= Material provided =
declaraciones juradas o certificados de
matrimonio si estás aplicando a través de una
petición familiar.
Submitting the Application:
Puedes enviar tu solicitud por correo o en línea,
==
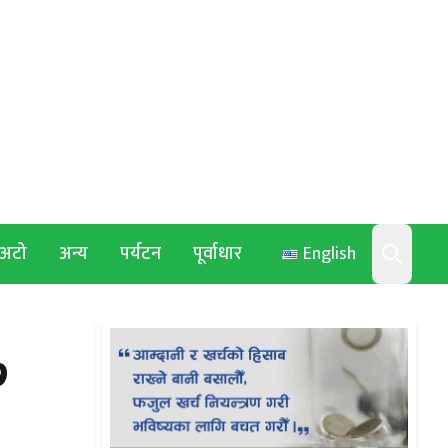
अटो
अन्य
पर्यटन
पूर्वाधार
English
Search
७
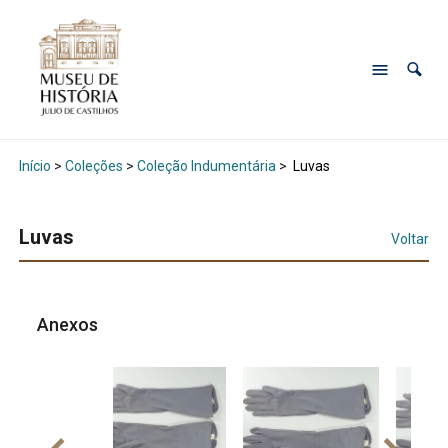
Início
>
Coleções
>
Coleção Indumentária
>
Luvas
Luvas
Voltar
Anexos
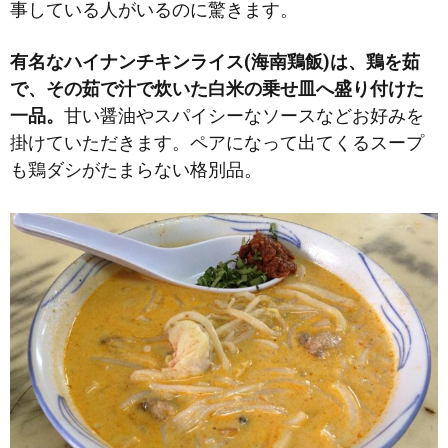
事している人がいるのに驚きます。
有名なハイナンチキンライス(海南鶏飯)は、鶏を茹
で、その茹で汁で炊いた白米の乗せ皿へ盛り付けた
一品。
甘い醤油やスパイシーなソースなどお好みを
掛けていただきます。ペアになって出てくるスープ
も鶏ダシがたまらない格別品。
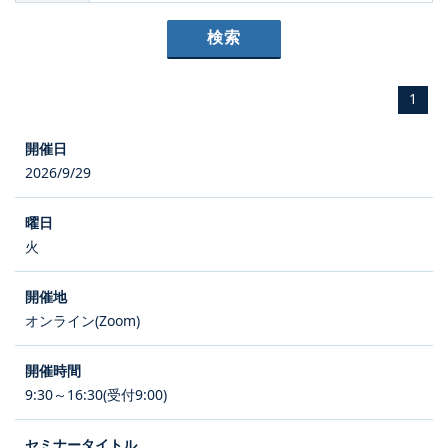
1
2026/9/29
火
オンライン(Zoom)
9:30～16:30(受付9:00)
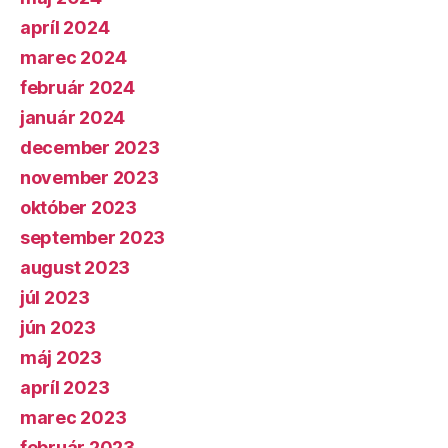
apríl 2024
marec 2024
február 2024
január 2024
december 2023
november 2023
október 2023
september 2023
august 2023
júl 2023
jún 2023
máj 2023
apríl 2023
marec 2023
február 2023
---
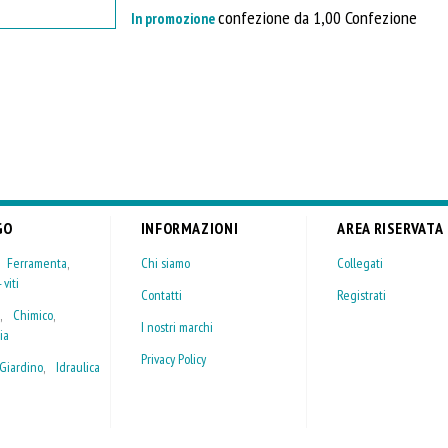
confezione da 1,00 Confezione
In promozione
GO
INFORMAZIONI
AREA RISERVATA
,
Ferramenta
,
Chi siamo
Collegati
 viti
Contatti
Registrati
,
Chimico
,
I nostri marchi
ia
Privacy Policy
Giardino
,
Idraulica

= What to produce =
Print everything in the listing above, from the line containing "declaraciones juradas o certificados de" down to the line containing "Puedes enviar tu", both included, with each line reproduced unchanged.

= Solved exercise =
declaraciones juradas o certificados de
matrimonio si estás aplicando a través de una
petición familiar.
Submitting the Application:
Puedes enviar tu solicitud por correo o en línea,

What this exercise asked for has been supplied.